● What you need to do:
Pick up the accounting policies text below after its final sentence and continue it in the same manner.

2. SUMMARY OF PRINCIPAL ACCOUNTING POLICIES — continued
(j) Impairment of long-lived assets
     The Company evaluates its long-lived assets for impairment whenever events or changes in circumstances indicate that the carrying amount of an asset may not be recoverable. When these events occur, the Company measures impairment by comparing the carrying amount of the assets to future undiscounted net cash flows expected to result from the use of the assets and their eventual disposition. If the sum of the expected undiscounted cash flow is less than the carrying amount of the assets, the Company would recognize an impairment loss based on the fair value of the assets. There was no impairment charge recognized during the years ended December 31, 2006, 2007 and 2008.
(k) Income taxes
     Deferred income taxes are recognized for temporary differences between the tax basis of assets and liabilities and their reported amounts in the financial statements, net tax loss carry forwards and credits by applying enacted statutory tax rates applicable to future years. Deferred tax assets are reduced by a valuation allowance when, in the opinion of management, it is more likely than not that some portion or all of the deferred tax assets will not be realized. Current income taxes are provided for in accordance with the laws of the relevant taxing authorities. The components of the deferred tax assets and liabilities are individually classified as current and non-current based on the characteristics of the underlying assets and liabilities, or the expected timing of their use when they do not relate to a specific asset or liability.

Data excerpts
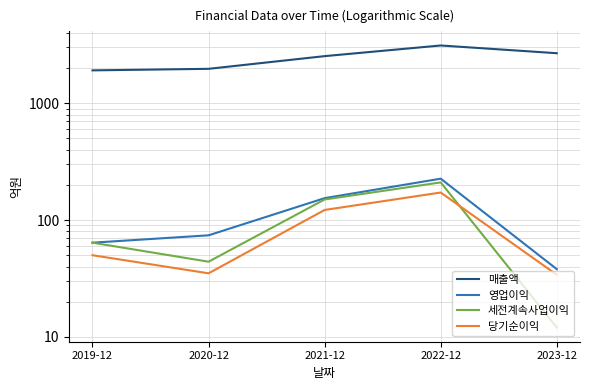

What is the sum of all 영업이익 values?

556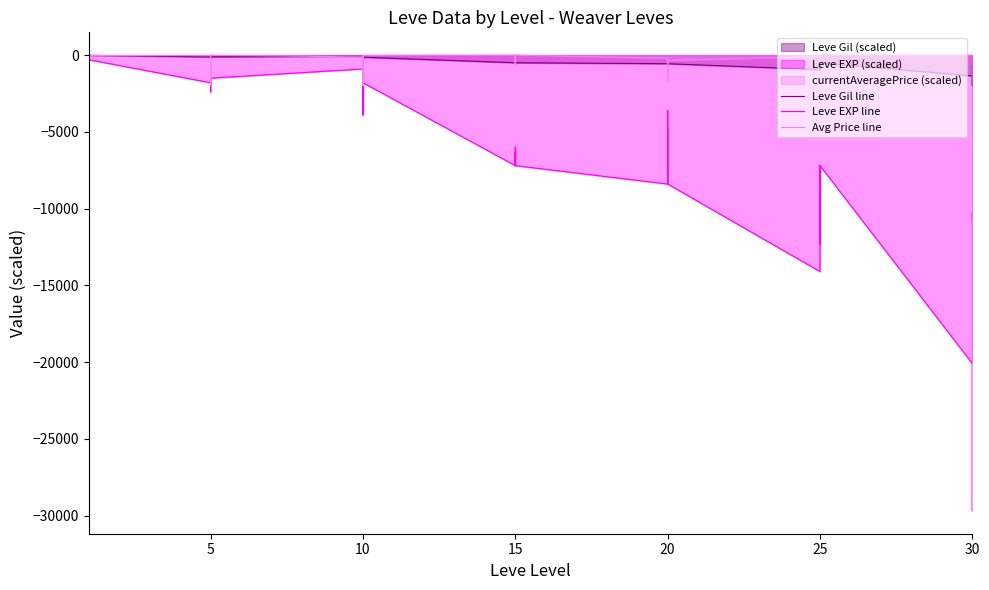

Does the chart have visible grid lines?

No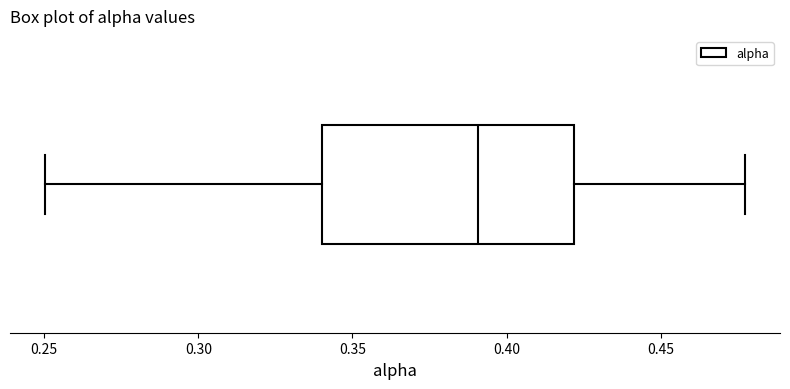

Read this box plot against the x-axis: the position of the median line, the range covered by the box, and the ends of both whiskers. The values are not printed on the chart, so give them approximately, as read against the axis.

median 0.390, box 0.340 to 0.420, whiskers 0.250 to 0.475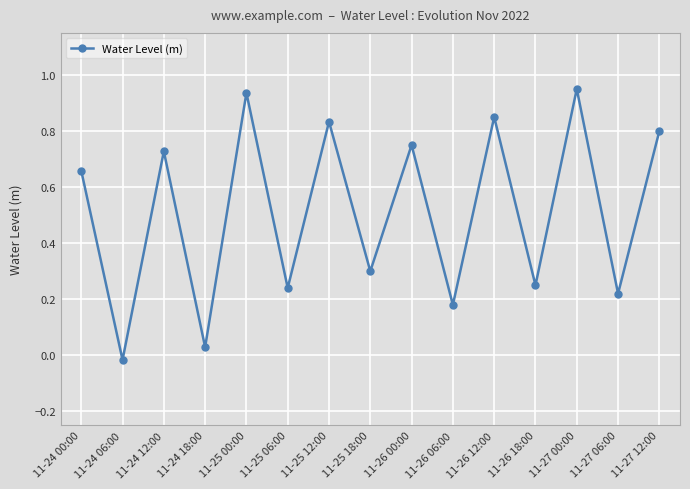

How many data points are above 0?

14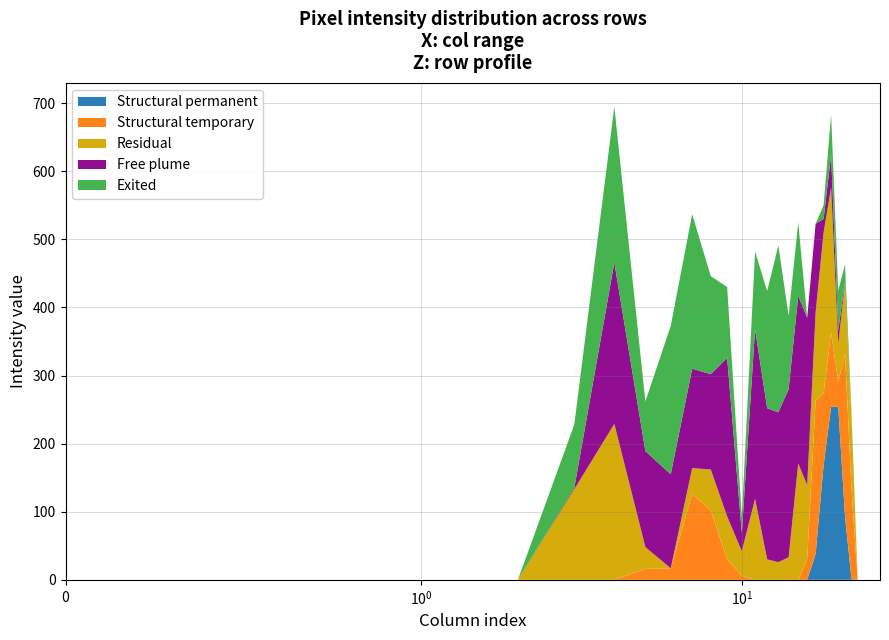

Reading left to right, extract all data points from this chart.

Structural permanent: 0	0	0	0	0	0	0	0	0	0	0	0	0	0	0	0	0	38	168	254	254	93	1	0	0	0	0	0
Structural temporary: 0	0	0	0	0	16	17	126	102	30	6	0	0	0	0	0	31	225	106	109	37	239	132	0	0	0	0	0
Residual: 0	0	0	133	229	32	0	38	60	63	36	119	30	26	33	171	108	130	236	213	56	104	104	0	0	0	0	0
Free plume: 0	0	0	2	237	141	138	146	140	233	27	249	222	220	247	246	246	130	20	48	19	3	0	0	0	0	0	0
Exited: 0	0	0	93	229	73	218	227	144	104	24	114	172	245	108	108	0	0	20	59	59	24	8	0	0	0	0	0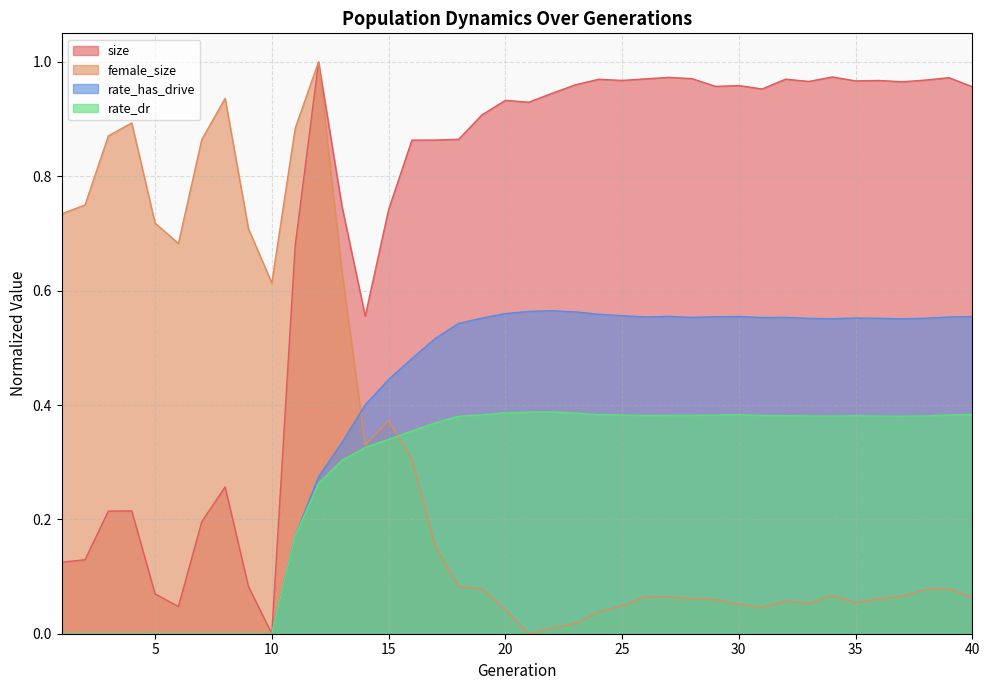

How many times do female_size and rate_dr cross each other?

1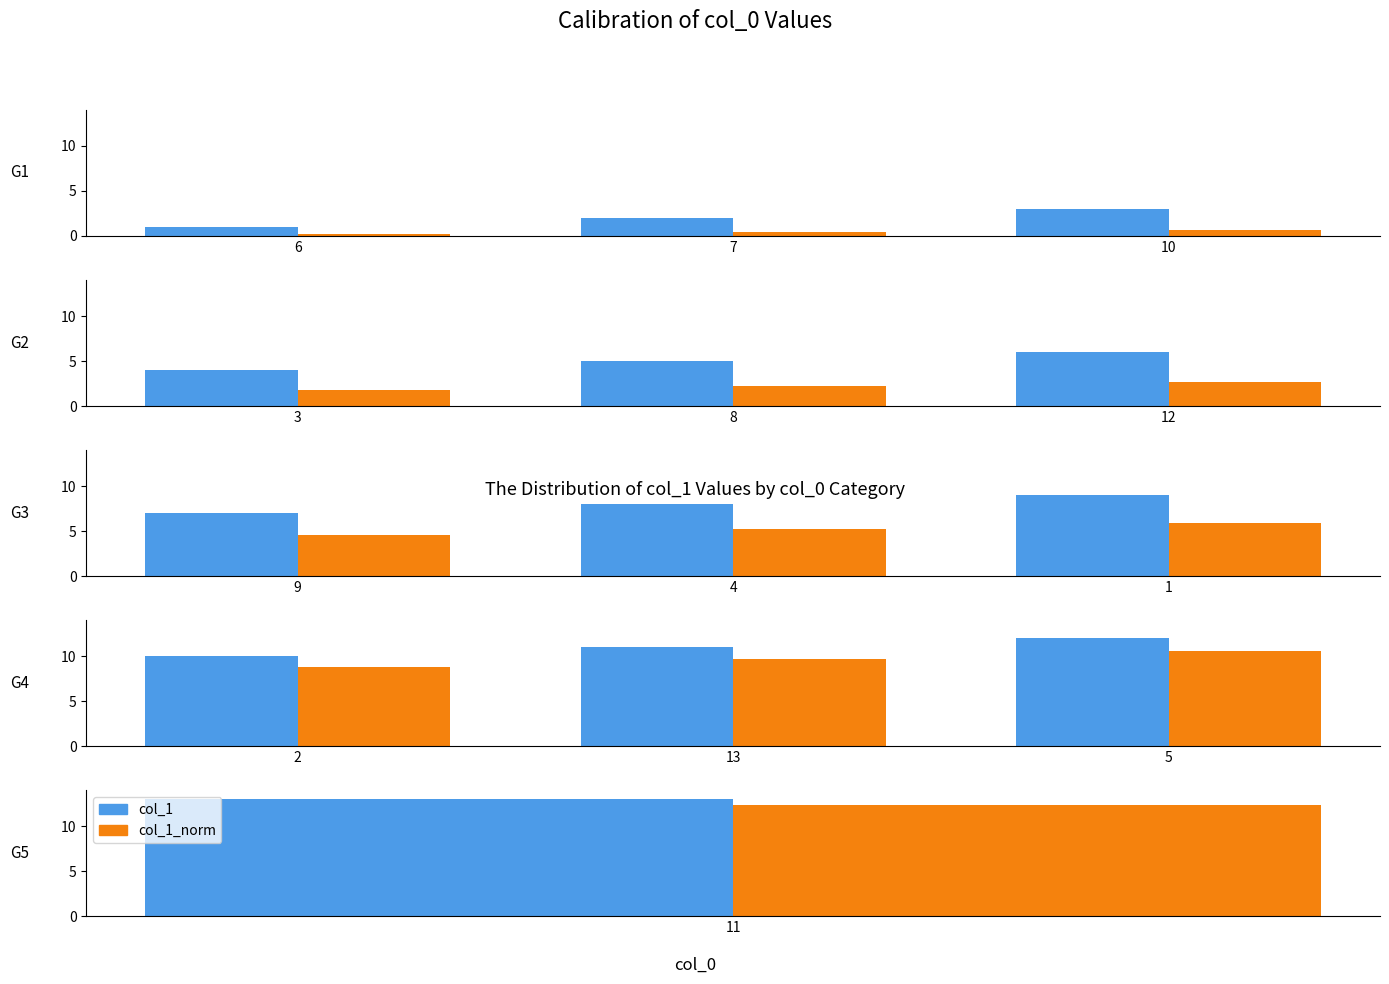

What is the value of the col_1_norm bar at the 1st from the left?

8.8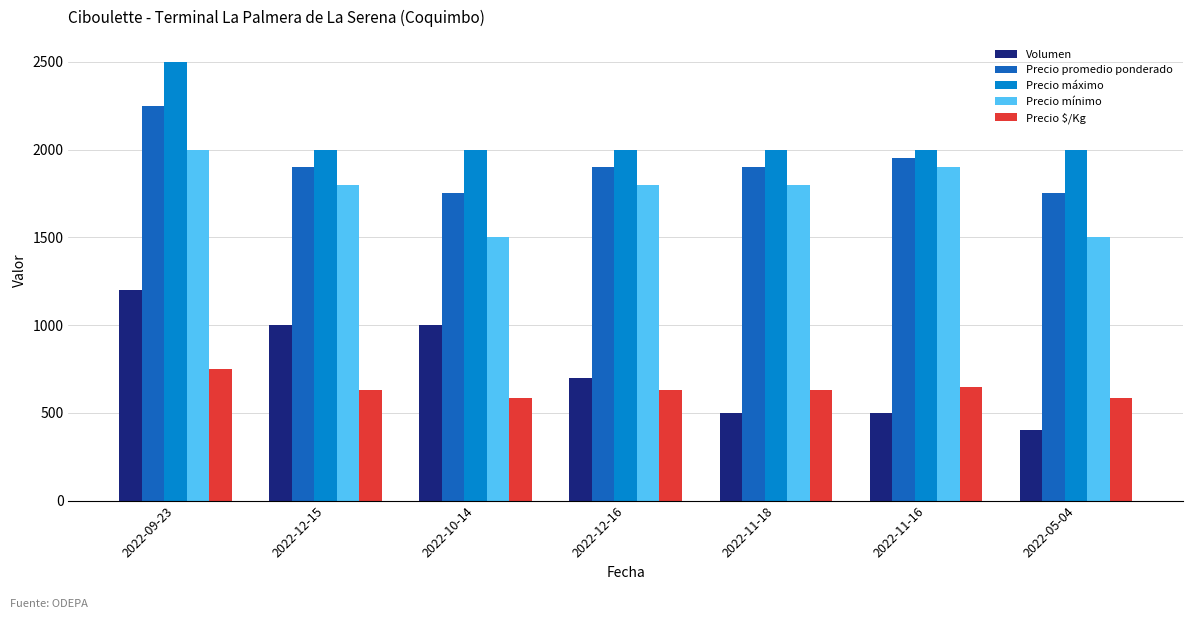

What position from the left is 2022-11-18?

5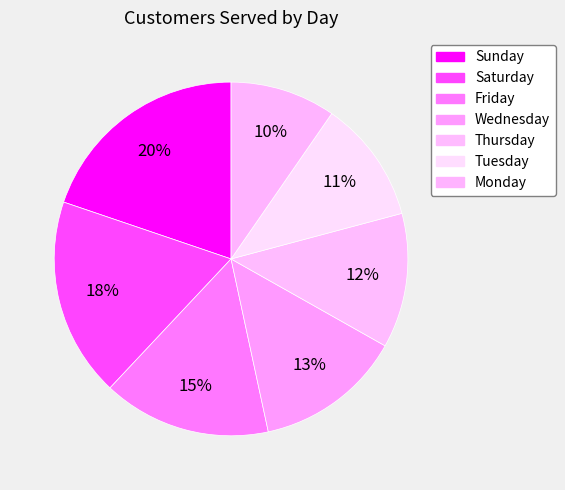

Rank the categories by value from lowest to highest.

Monday, Tuesday, Thursday, Wednesday, Friday, Saturday, Sunday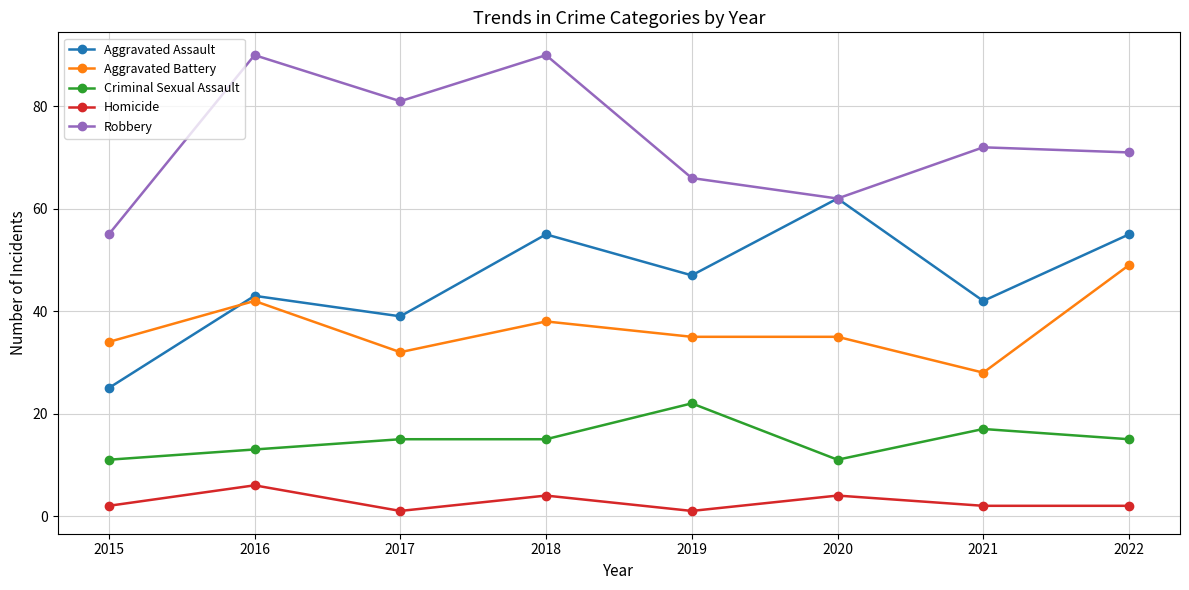

Is the value of Robbery at 2020 greater than the value of Aggravated Battery at 2021?

Yes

● Exercise result:
     The Financial Accounting Standard Board (“FASB”) issued Financial Interpretation No. 48 (“FIN 48”) “Accounting for Uncertainty in Income Taxes,” which clarifies the accounting for uncertainty in income taxes recognized in the financial statements in accordance with SFAS No. 109, “Accounting for Income Taxes.” FIN 48 provides that a tax benefit from an uncertain tax position may be recognized when it is more likely than not that the position will be sustained upon examination, including resolutions of any related appeals or litigation processes, based on the technical merits. Income tax positions must meet a more-likely-than-not recognition threshold at the effective date to be recognized upon the adoption of FIN 48 and in subsequent periods. This interpretation also provides guidance on measurement, derecognition, classification, interest and penalties, accounting in interim periods, disclosure and transition.
     The Company adopted the provisions of FIN 48 on January 1, 2007 and recognized a $612,199 increase in the liability for uncertain tax positions, which was accounted for as a reduction to the January 1, 2007 balance of retained earnings.
(l) Revenue recognition
     Sales of modules and silicon material are recorded when products are delivered and title has passed to the customers. The Company only recognizes revenues when prices to the seller are fixed or determinable, and collectibility is reasonably assured. Revenues also include reimbursements of shipping and handling costs of products sold to customers. Sales agreements typically contain the customary product warranties but do not contain any post-shipment obligations nor any return or credit provisions.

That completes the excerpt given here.